In their "Viewpoint" column on hypercomputation, (Aug. 2002) Christof Teuscher and Moshe Sipper ask about the relationship of hypercomputing to artificial and natural intelligence.

Hypercomputing is the computing of functions not "computable" in the normal sense. The number of possible functions is at least as great as the number of real numbers (uncountably infinite); the number of computable functions (functions for which there exists a program of finite length made from a finite set of symbols) is only countably infinite. Thus, there are plenty of functions only a hypercomputer can compute.

But functions are not all that the brain does. An example of an "impossible" task is creating a mental model of a 3D scene by looking at a 2D picture. There are any number of ways to arrange the elements in 3-space to produce the same picture, so this task is not a function (in the mathematical sense) at all. You can cast it as a function by defining the task to pick the "best possibility." Then you can program a hypercomputer to generate all (infinite) possibilities, pick the best, present the result and then stop.
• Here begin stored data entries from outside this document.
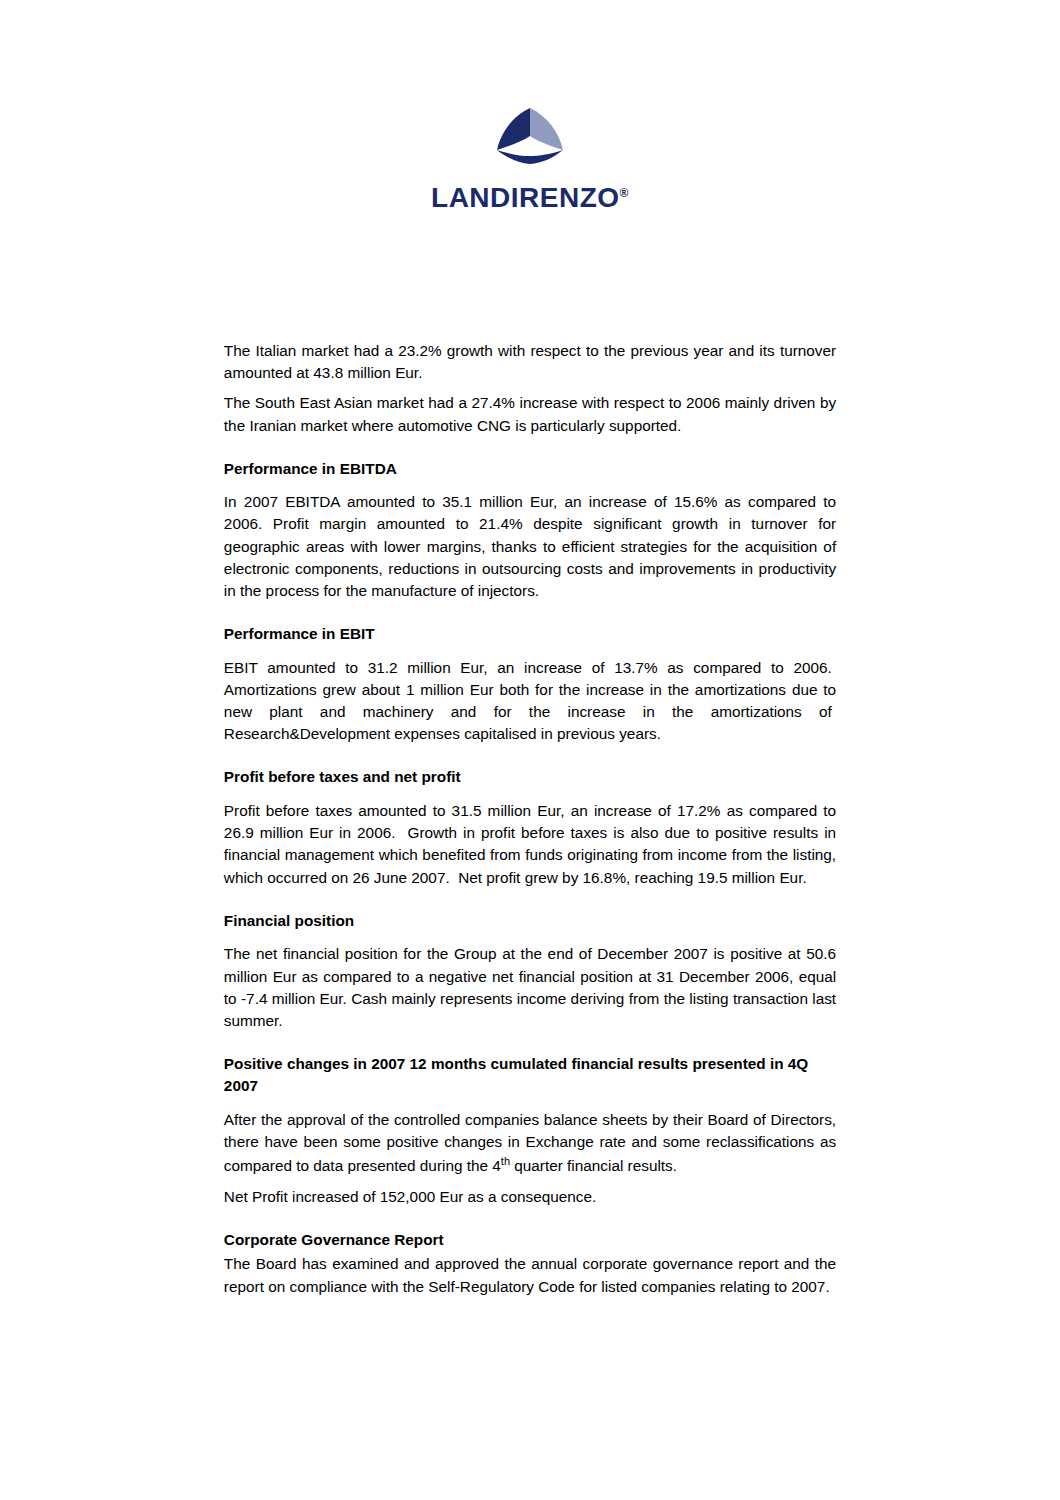LANDIRENZO®
The Italian market had a 23.2% growth with respect to the previous year and its turnover amounted at 43.8 million Eur.
The South East Asian market had a 27.4% increase with respect to 2006 mainly driven by the Iranian market where automotive CNG is particularly supported.
Performance in EBITDA
In 2007 EBITDA amounted to 35.1 million Eur, an increase of 15.6% as compared to 2006. Profit margin amounted to 21.4% despite significant growth in turnover for geographic areas with lower margins, thanks to efficient strategies for the acquisition of electronic components, reductions in outsourcing costs and improvements in productivity in the process for the manufacture of injectors.
Performance in EBIT
EBIT amounted to 31.2 million Eur, an increase of 13.7% as compared to 2006. Amortizations grew about 1 million Eur both for the increase in the amortizations due to new plant and machinery and for the increase in the amortizations of Research&Development expenses capitalised in previous years.
Profit before taxes and net profit
Profit before taxes amounted to 31.5 million Eur, an increase of 17.2% as compared to 26.9 million Eur in 2006. Growth in profit before taxes is also due to positive results in financial management which benefited from funds originating from income from the listing, which occurred on 26 June 2007. Net profit grew by 16.8%, reaching 19.5 million Eur.
Financial position
The net financial position for the Group at the end of December 2007 is positive at 50.6 million Eur as compared to a negative net financial position at 31 December 2006, equal to -7.4 million Eur. Cash mainly represents income deriving from the listing transaction last summer.
Positive changes in 2007 12 months cumulated financial results presented in 4Q 2007
After the approval of the controlled companies balance sheets by their Board of Directors, there have been some positive changes in Exchange rate and some reclassifications as compared to data presented during the 4th quarter financial results.
Net Profit increased of 152,000 Eur as a consequence.
Corporate Governance Report
The Board has examined and approved the annual corporate governance report and the report on compliance with the Self-Regulatory Code for listed companies relating to 2007.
The brain does something different: it presents a series of partial results. You can see this process in action by staring at an optical illusion such as a Necker cube (an ambiguous wireframe drawing of a cube). The cube appears to switch back and forth between two different orientations and will keep switching back and forth for as long as you care to watch it. The process never terminates. A hypercomputer inside the brain would settle the matter once and for all. I think optical illusions are evidence that either the brain does not contain a hypercomputer, or it is not being put to good use.